Уленшпигель, однако, уклонился от старухиных поцелуев.
– Тот, чьи уста коснулись священной туфли, в течение двух лет должен быть чист от поцелуев женщины, – возразил он. – Дай мне мясца, колбаски, не пожалей пива – и хрипота у твоей собаки пройдет бесследно: хоть в соборный хор ее посылай – любую ноту вытянет.
– Коли не обманешь, я тебе заплачу флорин, – слезно молила старуха.
– Вылечу, вылечу, – молвил Уленшпигель, – дай только поужинаю.
Она подала ему все, чего он просил. Напившись и наевшись, он так расчувствовался, что если б не зарок, то, верно уж, поцеловал бы старуху.

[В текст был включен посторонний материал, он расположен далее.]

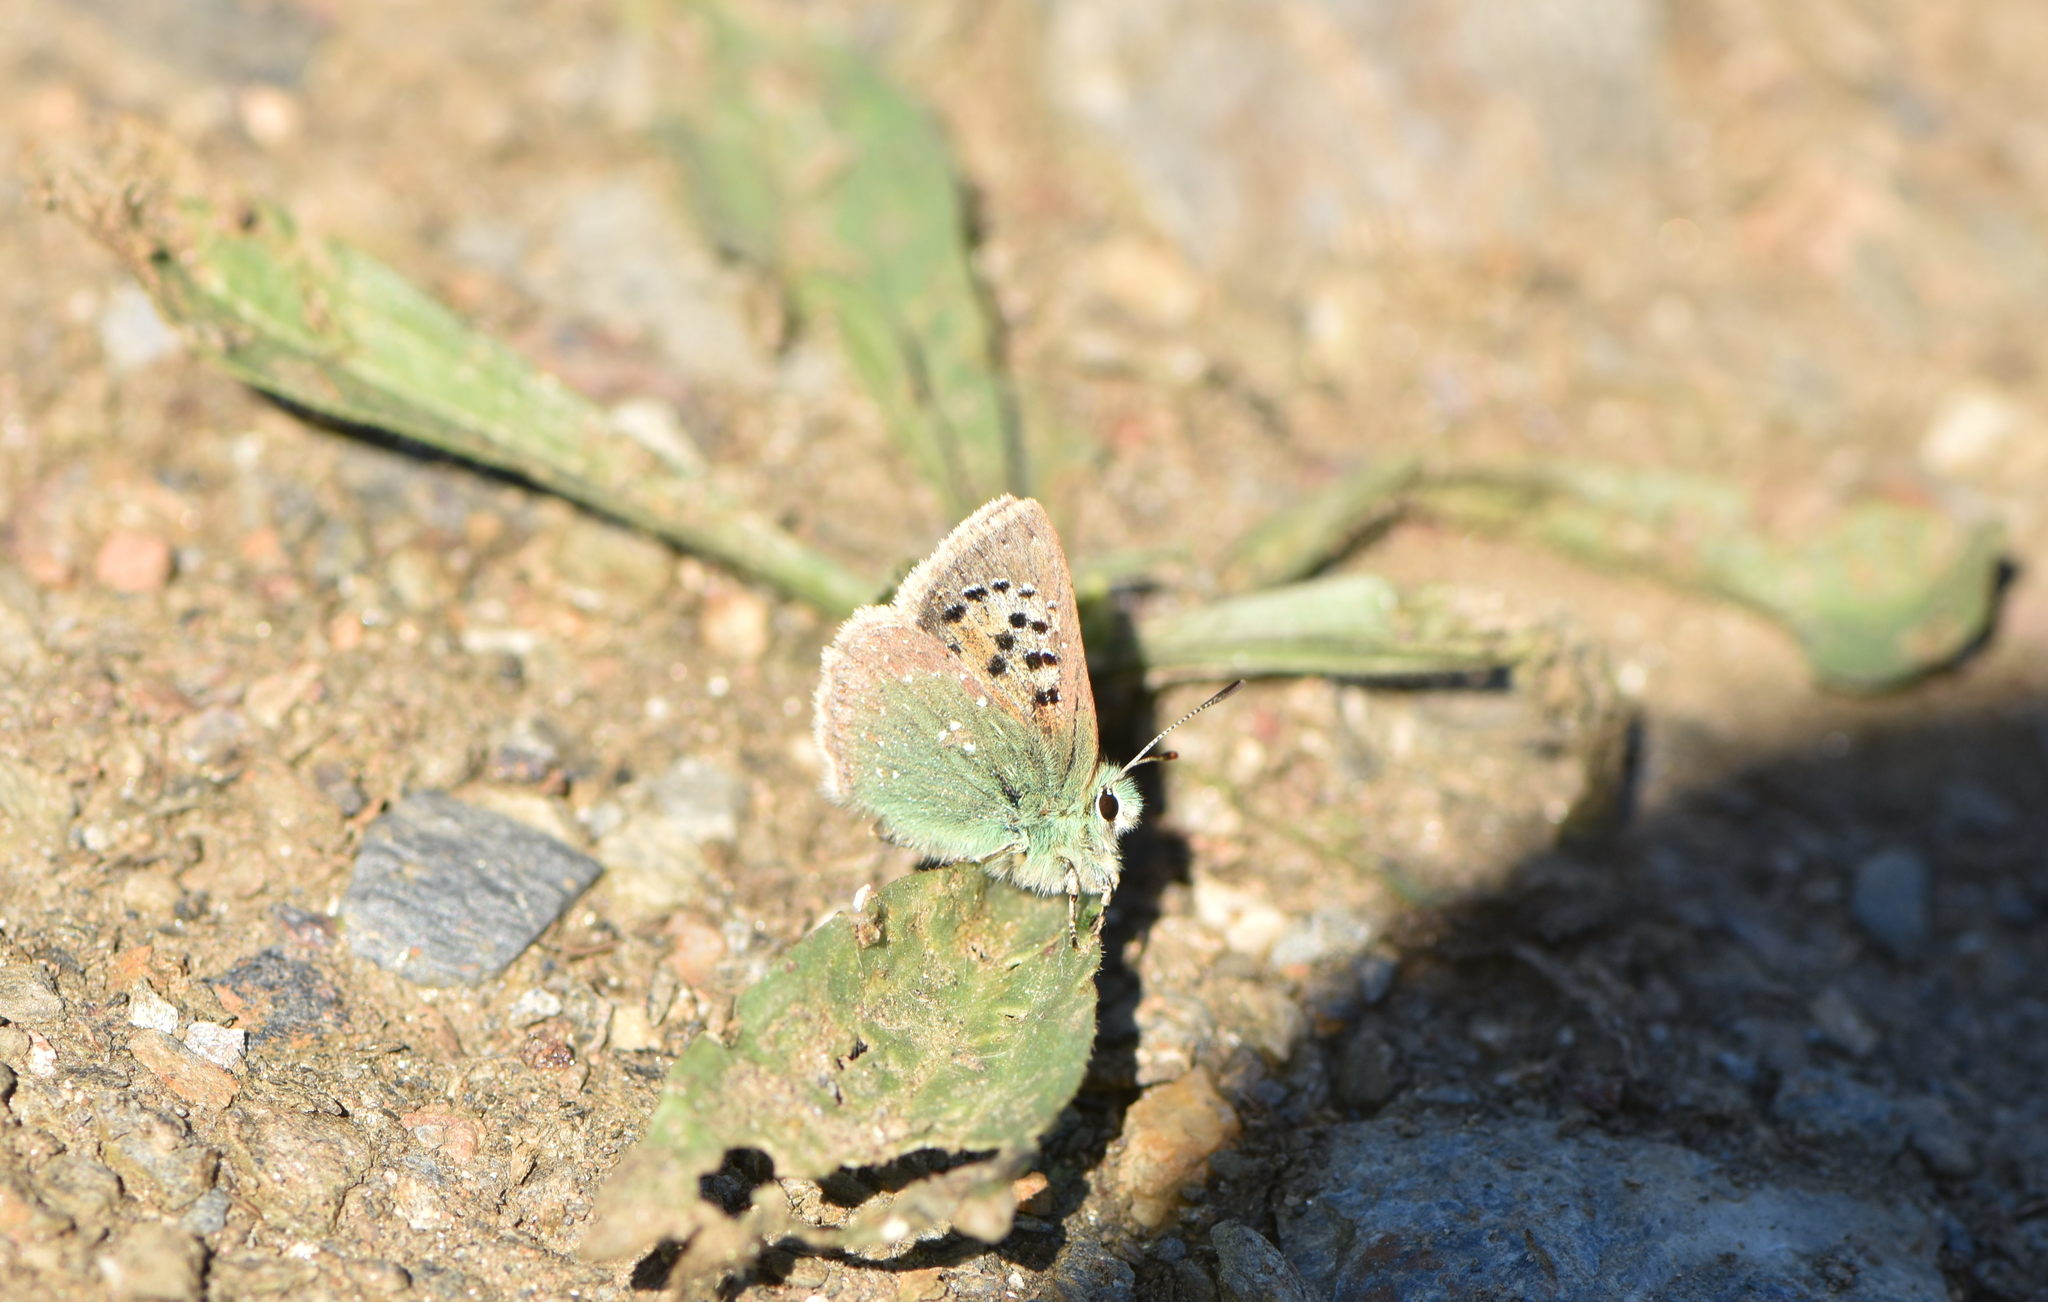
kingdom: Animalia
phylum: Arthropoda
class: Insecta
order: Lepidoptera
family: Lycaenidae
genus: Tomares
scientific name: Tomares ballus
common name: Provence hairstreak
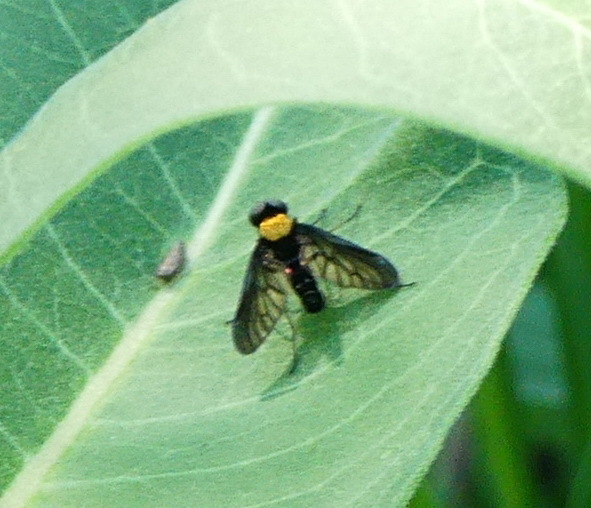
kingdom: Animalia
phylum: Arthropoda
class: Insecta
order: Diptera
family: Rhagionidae
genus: Chrysopilus
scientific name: Chrysopilus thoracicus
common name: Golden-backed snipe fly
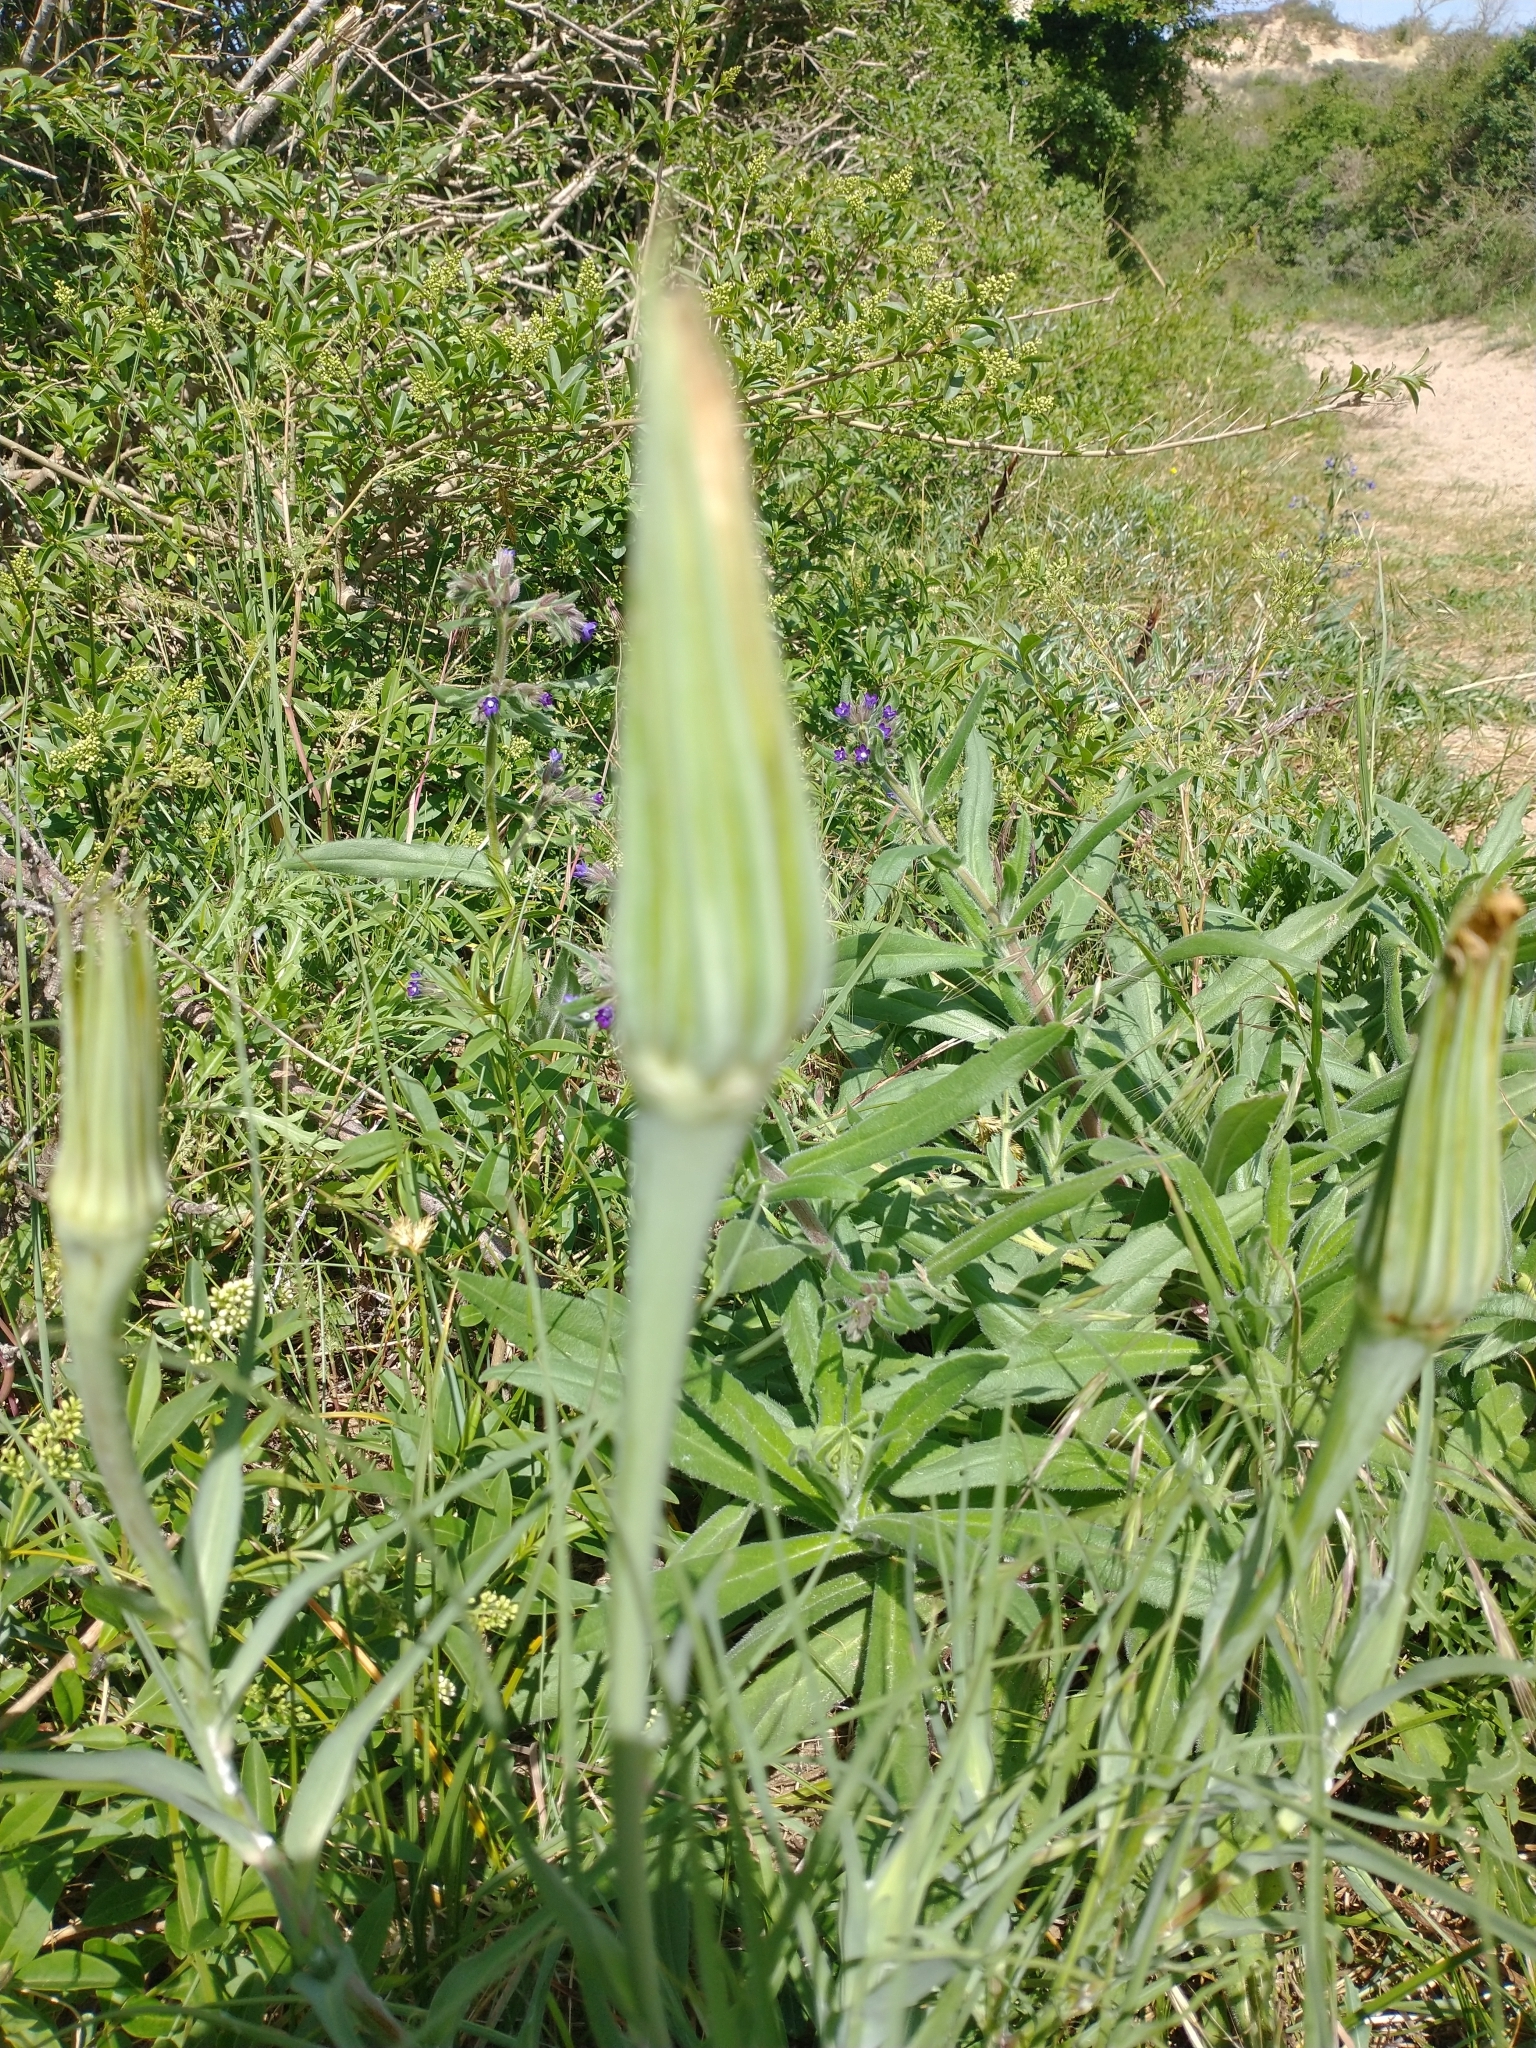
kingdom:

В то время как он пировал, старая собака положила ему лапы на колени в ожидании косточки. Уленшпигель бросил ей косточку-другую, а затем обратился к хозяйке с вопросом:
– Если б кто-нибудь у тебя наелся и не заплатил, как бы ты с ним поступила?
– Я бы у такого разбойника отобрала лучшее платье, – отвечала старуха.
– Так, так, – молвил Уленшпигель и, взяв собаку под мышку, пошел с ней в сарай. В сарае он дал ей косточку, запер ее, вынул из сумки шкуру убитой собаки и, вернувшись к старухе, спросил, точно ли она отнимет лучшее платье у того, кто не отдаст ей деньги.